The data below should be transcribed in full, with no picture included.

- - -

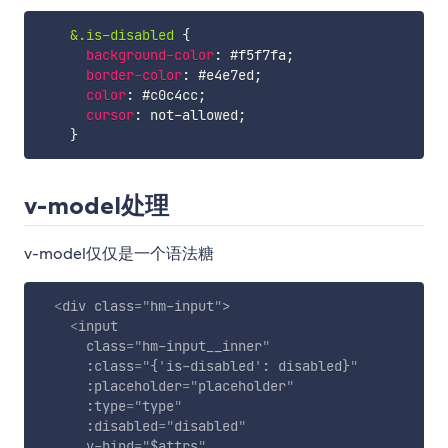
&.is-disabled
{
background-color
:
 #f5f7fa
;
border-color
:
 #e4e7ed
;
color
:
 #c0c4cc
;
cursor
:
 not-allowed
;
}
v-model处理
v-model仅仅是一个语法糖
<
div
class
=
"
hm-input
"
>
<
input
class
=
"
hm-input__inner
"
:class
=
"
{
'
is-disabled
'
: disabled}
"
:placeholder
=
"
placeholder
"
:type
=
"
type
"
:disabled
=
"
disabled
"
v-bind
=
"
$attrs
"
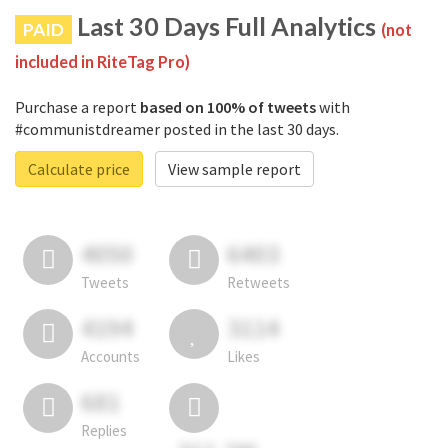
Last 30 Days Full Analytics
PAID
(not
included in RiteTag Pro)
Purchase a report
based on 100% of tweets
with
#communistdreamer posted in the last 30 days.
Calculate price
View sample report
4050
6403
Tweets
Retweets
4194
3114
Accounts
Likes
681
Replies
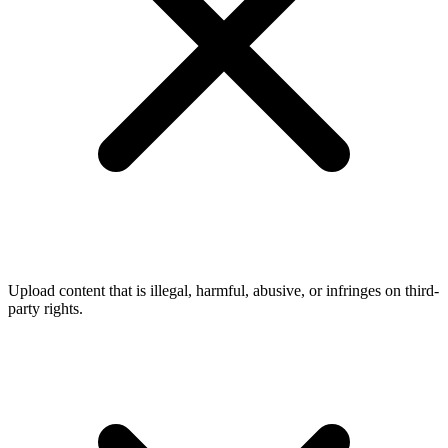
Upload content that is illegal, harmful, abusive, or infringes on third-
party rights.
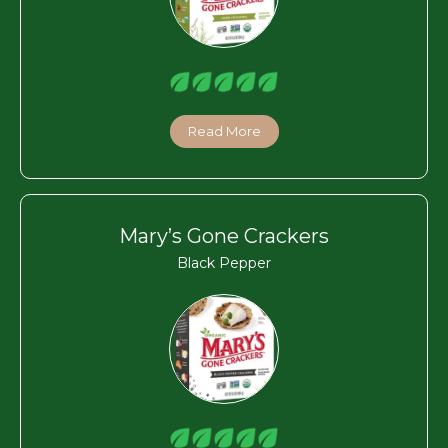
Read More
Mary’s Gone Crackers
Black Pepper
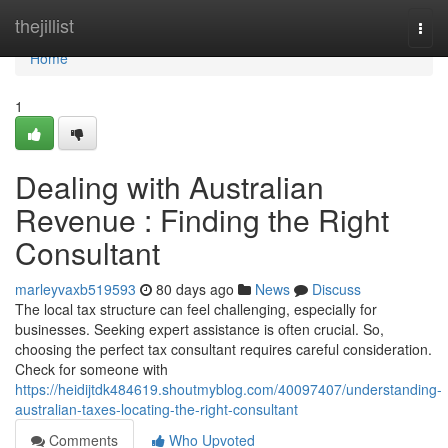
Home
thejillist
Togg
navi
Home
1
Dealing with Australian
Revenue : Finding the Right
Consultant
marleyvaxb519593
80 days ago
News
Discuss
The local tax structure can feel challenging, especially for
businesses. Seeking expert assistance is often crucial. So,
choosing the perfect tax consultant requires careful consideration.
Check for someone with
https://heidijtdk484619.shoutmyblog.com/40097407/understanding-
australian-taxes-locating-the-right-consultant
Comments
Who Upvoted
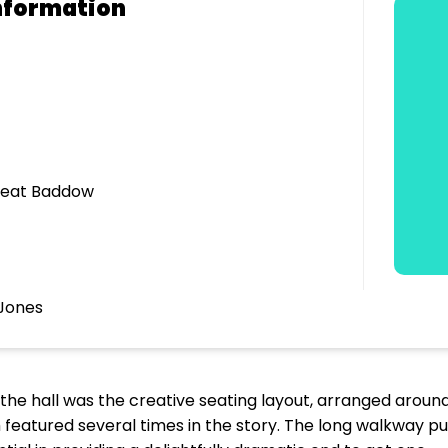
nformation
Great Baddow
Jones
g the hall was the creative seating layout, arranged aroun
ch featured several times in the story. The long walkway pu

- - -

Answer space:
&.is-disabled
{
background-color
:
 #f5f7fa
;
border-color
:
 #e4e7ed
;
color
:
 #c0c4cc
;
cursor
:
 not-allowed
;
}
v-model处理
v-model仅仅是一个语法糖
<
div
class
=
"
hm-input
"
>
<
input
class
=
"
hm-input__inner
"
:class
=
"
{
'
is-disabled
'
: disabled}
"
:placeholder
=
"
placeholder
"
:type
=
"
type
"
:disabled
=
"
disabled
"
v-bind
=
"
$attrs
"
Last 30 Days Full Analytics
PAID
(not
included in RiteTag Pro)
Purchase a report
based on 100% of tweets
with
#communistdreamer posted in the last 30 days.
Calculate price
View sample report
4050
6403
Tweets
Retweets
4194
3114
Accounts
Likes
681
Replies
Upload content that is illegal, harmful, abusive, or infringes on third-
party rights.
Read More
Mary’s Gone Crackers
Black Pepper
Home
thejillist
Togg
navi
Home
1
Dealing with Australian
Revenue : Finding the Right
Consultant
marleyvaxb519593
80 days ago
News
Discuss
The local tax structure can feel challenging, especially for
businesses. Seeking expert assistance is often crucial. So,
choosing the perfect tax consultant requires careful consideration.
Check for someone with
https://heidijtdk484619.shoutmyblog.com/40097407/understanding-
australian-taxes-locating-the-right-consultant
Comments
Who Upvoted
nformation
Great Baddow
Jones
g the hall was the creative seating layout, arranged aroun
ch featured several times in the story. The long walkway pu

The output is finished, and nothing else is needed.